Les Notes pour le dire
“Arthur a un rapport organique et intime à la musique et comme j’ai voulu être dans son point de vue, le film est rythmé par les musiques qu’il écoute. C’est son refuge mais aussi sa prison. Dans le film, le rock critique va enlever son casque audio pour se reconnecter au monde et retrouver le goût du partage. Pour le choix des musiques, j’ai beaucoup échangé avec Marc, un mélomane intolérant à la musique française, mais aussi avec Benjamin pour savoir ce qu’Arthur pourrait écouter. Benjamin a ainsi suggéré le groupe Little Joy et je tenais beaucoup aux Kinks et à Emily, la chanson des Zombies puisque c’est le prénom de la fille d’Arthur. Et puis je revendique totalement Goldman, sa dimension populaire transgénérationnelle. Et y plonger Biolay m’amusait beaucoup ! Pour la bande son, j’ai voulu sortir du rock en faisant appel à Arnaud Rebotini dont j’aime beaucoup la sensibilité.” (Julie Navarro)

Quatrième de couv’
C’était inéluctable. De même que le pointu poignard de Ravaillac devait rencontrer le royal poitrail d’Henri IV, la balle d’Oswald approcher le crâne de J.F.K., il était dans l’ordre des choses que la matraque d’un CRS entre en contact, square Clignancourt, par un petit matin venteux, lors d’une charge réprimant un campement de sans-papiers afghans, avec le front d’Arthur Berthier, héros de De l’influence du lancer de minibar sur rengagement humanitaire, roman ébouriffé de Marc Salbert. De cet impact déterminant, comme la chute en cascade d’un rang de dominos, tout découle. Rock-critic dans un quotidien, muté aux faits de société pour raisons disciplinaires, voilà notre nightclubber électrique devenu martyr du journalisme de terrain. Flanqué de son ami Hassan, Marocain bien né et photographe dragueur, il se mue en icône politique, subit une IRM, retrouve l’admiration de sa fille, l’intérêt de son ex-femme, signe un contrat avec un éditeur flairant un bon coup et surtout, surtout, héberge Daoud, un SDF afghan qui lui mitonne des spécialités culinaires locales, et s’improvise son majordome.
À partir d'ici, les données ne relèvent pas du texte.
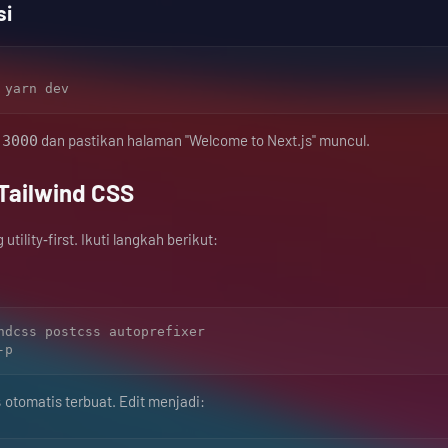
si
dan pastikan halaman "Welcome to Next.js" muncul.
:3000
Tailwind CSS
ility‑first. Ikuti langkah berikut:
ndcss postcss autoprefixer

otomatis terbuat. Edit menjadi:
s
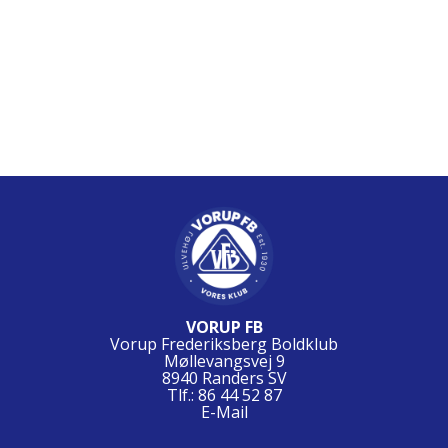
VORUP FB
Vorup Frederiksberg Boldklub
Møllevangsvej 9
8940 Randers SV
Tlf.: 86 44 52 87
E-Mail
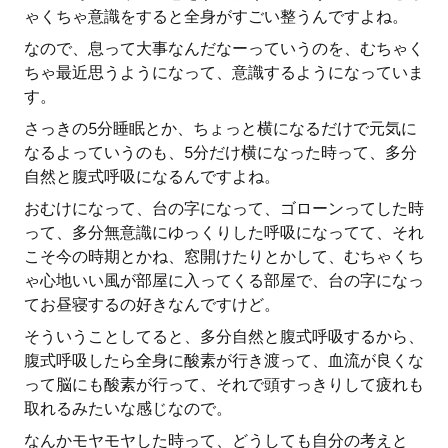
ゃくちゃ意識をすると全身がすごい整うんですよね。
なので、息って大事なんだなーっていうのを、むちゃく
ちゃ最近思うようになって、意識するようになっていま
す。
さっきの5分睡眠とか、ちょっと横になるだけで元気に
なるよっていうのも、5分だけ横になった時って、多分
自然と腹式呼吸になるんですよね。
おむけになって、台の字になって、ゴローンってした時
って、多分無意識にゆっくりした呼吸になってて、それ
こそ今の時期とかね、窓開けたりとかして、むちゃくち
ゃ心地いい風が部屋に入ってくる部屋で、台の字になっ
てお昼寝するの好きなんですけど。
そういうことしてると、多分自然と腹式呼吸するから、
腹式呼吸したら全身に酸素が行き渡って、血流が良くな
って脳にも酸素が行って、それで頭すっきりして疲れも
取れるみたいな感じなので。
なんかモヤモヤした時って、どうしても自分の考えと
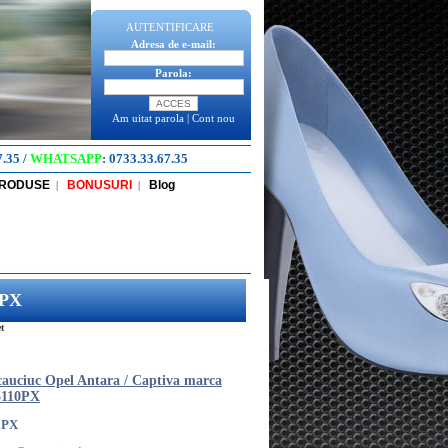
AUTENTIFICARE
Adresa de e-mail:
Parola:
Am uitat parola
|
Cont nou
7.35
/
WHATSAPP
:
0733.33.67.35
PRODUSE
BONUSURI
Blog
|
|
0PX
t
cauciuc Opel Antara / Captiva marca
5110PX
0PX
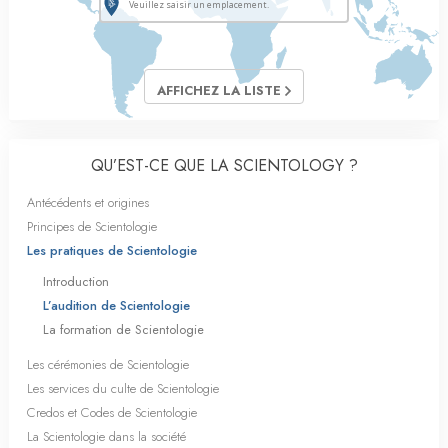
AFFICHEZ LA LISTE
QU’EST-CE QUE LA SCIENTOLOGY ?
Antécédents et origines
Principes de Scientologie
Les pratiques de Scientologie
Introduction
L’audition de Scientologie
La formation de Scientologie
Les cérémonies de Scientologie
Les services du culte de Scientologie
Credos et Codes de Scientologie
La Scientologie dans la société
Salbert, de concerts en boîtes de nuit, de meetings bobos en rendez-vous d’affaires, talonne son héros, personnage sémillant et émouvant, roublard et amoureux, avec une jubilation certaine. Le pic du pinacle sera atteint lors de sa rencontre avec Marzia, la soeur de Daoud, une Vénus tout en cheveux, tout en jambes, tout en tout, avec laquelle il convolera, à l’ombre du Sacré-Coeur de Montmartre, pour une éternité d’amour aussi délectable qu’exemplaire.